* **AIM OF THE TASK**
Find every line below with the word "simply" in it, and copy each one.

* **LISTED ENTRIES**
[Start of Attachment]
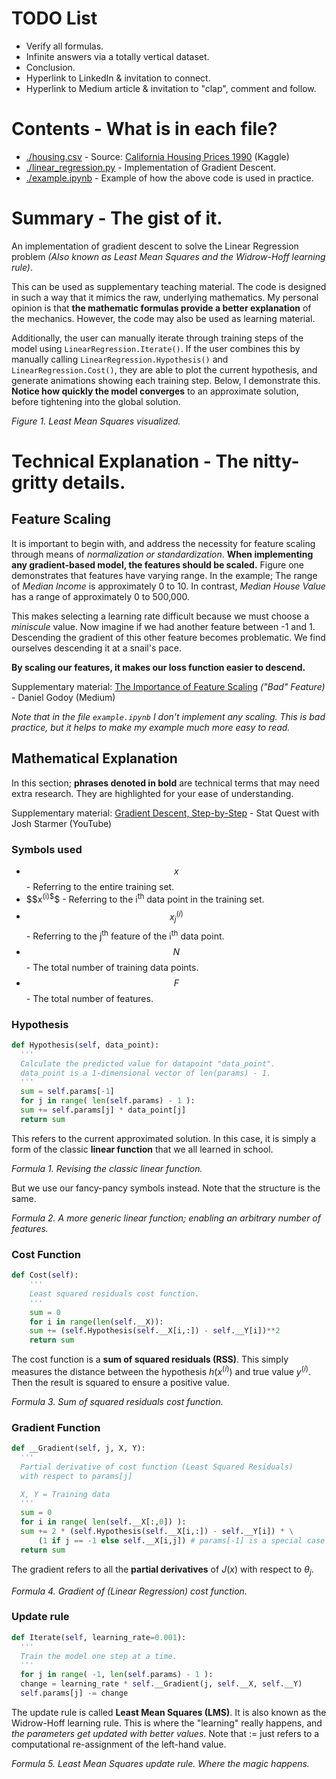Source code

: * TODO List
  - Verify all formulas.
  - Infinite answers via a totally vertical dataset.
  - Conclusion.
  - Hyperlink to LinkedIn & invitation to connect.
  - Hyperlink to Medium article & invitation to "clap", comment and follow.

* Contents - What is in each file?
  - [[./housing.csv]] - Source: [[https://www.kaggle.com/datasets/camnugent/california-housing-prices/versions/1?resource=download][California Housing Prices 1990]] (Kaggle)
  - [[./linear_regression.py]] - Implementation of Gradient Descent.
  - [[./example.ipynb]] - Example of how the above code is used in practice.

* Summary - The gist of it.
An implementation of gradient descent to solve the Linear Regression problem
/(Also known as Least Mean Squares and the Widrow-Hoff learning rule)/.

This can be used as supplementary teaching material.
The code is designed in such a way that it mimics the raw, underlying mathematics.
My personal opinion is that *the mathematic formulas provide a better explanation* of the mechanics.
However, the code may also be used as learning material.

Additionally, the user can manually iterate through training steps of the model using ~LinearRegression.Iterate()~.
If the user combines this by manually calling ~LinearRegression.Hypothesis()~ and ~LinearRegression.Cost()~,
they are able to plot the current hypothesis, and generate animations showing each training step.
Below, I demonstrate this. *Notice how quickly the model converges* to an approximate solution,
before tightening into the global solution.

[[./anim.gif]]

#+BEGIN_CENTER
/Figure 1. Least Mean Squares visualized./
#+END_CENTER

* Technical Explanation - The nitty-gritty details.
** Feature Scaling
It is important to begin with, and address the necessity for feature scaling through means of /normalization or standardization/.
*When implementing any gradient-based model, the features should be scaled.*
Figure one demonstrates that features have varying range. In the example; The range of /Median Income/ is approximately 0 to 10.
In contrast, /Median House Value/ has a range of approximately 0 to 500,000.

This makes selecting a learning rate difficult because we must choose a /miniscule/ value.
Now imagine if we had another feature between -1 and 1.
Descending the gradient of this other feature becomes problematic.
We find ourselves descending it at a snail's pace.

*By scaling our features, it makes our loss function easier to descend.*

Supplementary material: [[https://towardsdatascience.com/gradient-descent-the-learning-rate-and-the-importance-of-feature-scaling-6c0b416596e1#931e][The Importance of Feature Scaling]] /("Bad" Feature)/ - Daniel Godoy (Medium)

/Note that in the file ~example.ipynb~ I don't implement any scaling.
This is bad practice, but it helps to make my example much more easy to read./

** Mathematical Explanation
In this section; *phrases denoted in bold* are technical terms that may need extra research.
They are highlighted for your ease of understanding.

Supplementary material: [[https://www.youtube.com/watch?v=sDv4f4s2SB8][Gradient Descent, Step-by-Step]] - Stat Quest with Josh Starmer (YouTube)

*** Symbols used
  - $$x$$ - Referring to the entire training set.
  - $$x^{(i)$}$ - Referring to the i^th data point in the training set.
  - $$x_j ^{(i)}$$ - Referring to the j^th feature of the i^th data point.
  - $$N$$ - The total number of training data points.
  - $$F$$ - The total number of features.
    
*** Hypothesis
#+BEGIN_SRC python
  def Hypothesis(self, data_point):
    '''
    Calculate the predicted value for datapoint "data_point".
    data_point is a 1-dimensional vector of len(params) - 1.
    '''
    sum = self.params[-1]
    for j in range( len(self.params) - 1 ):
	sum += self.params[j] * data_point[j]
    return sum
#+END_SRC

This refers to the current approximated solution.
In this case, it is simply a form of the classic *linear function* that we all learned in school.

\begin{equation}

$$y = ax + b$$

\end{equation}
#+BEGIN_CENTER
/Formula 1. Revising the classic linear function./
#+END_CENTER

But we use our fancy-pancy symbols instead. Note that the structure is the same.

\begin{equation}
h(x^{(i)}) = \theta_{-1} + \theta_0 x^{(i)}_0 + \theta_1 x^{(i)}_1 ... \theta_n x^{(i)}_n
\end{equation}

\begin{equation}
h(x^{(i)}) = \displaystyle\sum_{j=0}^{F-1} (\theta_j x^{(i)}_j) + \theta_{-1}
\end{equation}
#+BEGIN_CENTER
/Formula 2. A more generic linear function; enabling an arbitrary number of features./
#+END_CENTER

*** Cost Function
#+BEGIN_SRC python
  def Cost(self):
      '''
      Least squared residuals cost function.
      '''
      sum = 0
      for i in range(len(self.__X)):
	  sum += (self.Hypothesis(self.__X[i,:]) - self.__Y[i])**2
      return sum
#+END_SRC

The cost function is a *sum of squared residuals (RSS)*.
This simply measures the distance between the hypothesis $h(x^{(i)})$ and true value $y^{(i)}$.
Then the result is squared to ensure a positive value.

\begin{equation}
J(x) = \displaystyle\sum_{i=0}^{N-1} ( h(x^{(i)}) - y^(i) )^2
\end{equation}
#+BEGIN_CENTER
/Formula 3. Sum of squared residuals cost function./
#+END_CENTER

*** Gradient Function
#+BEGIN_SRC python
  def __Gradient(self, j, X, Y):
    '''
    Partial derivative of cost function (Least Squared Residuals)
    with respect to params[j]

    X, Y = Training data
    '''
    sum = 0
    for i in range( len(self.__X[:,0]) ):
	sum += 2 * (self.Hypothesis(self.__X[i,:]) - self.__Y[i]) * \
	    (1 if j == -1 else self.__X[i,j]) # params[-1] is a special case and doesn't have a matching X.
    return sum
#+END_SRC

The gradient refers to all the *partial derivatives* of $J(x)$ with respect to $\theta_j$.

\begin{equation}
\frac{\partial}{\partial \theta_j} J(x) = \displaystyle\sum_{i=0}^{N-1} ( 2x_j^{(i)}( h(x^{(i)}) - y^{(i)} ) ) , x_{-1}^{(i)} = 1
\end{equation}
#+BEGIN_CENTER
/Formula 4. Gradient of (Linear Regression) cost function./
#+END_CENTER

*** Update rule
#+BEGIN_SRC python
  def Iterate(self, learning_rate=0.001):
    '''
    Train the model one step at a time.
    '''
    for j in range( -1, len(self.params) - 1 ):
	change = learning_rate * self.__Gradient(j, self.__X, self.__Y)
	self.params[j] -= change
#+END_SRC

The update rule is called *Least Mean Squares (LMS)*.
It is also known as the Widrow-Hoff learning rule.
This is where the "learning" really happens, and /the parameters get updated with better values/.
Note that $:=$ just refers to a computational re-assignment of the left-hand value.

\begin{equation}
\theta_j := \theta_j - \alpha \frac{\partial}{\partial \theta_j} J(x)
\end{equation}
#+BEGIN_CENTER
/Formula 5. Least Mean Squares update rule. Where the magic happens./
#+END_CENTER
[End of Attachment]
* **FINAL ANSWER**
In this case, it is simply a form of the classic *linear function* that we all learned in school.
This simply measures the distance between the hypothesis $h(x^{(i)})$ and true value $y^{(i)}$.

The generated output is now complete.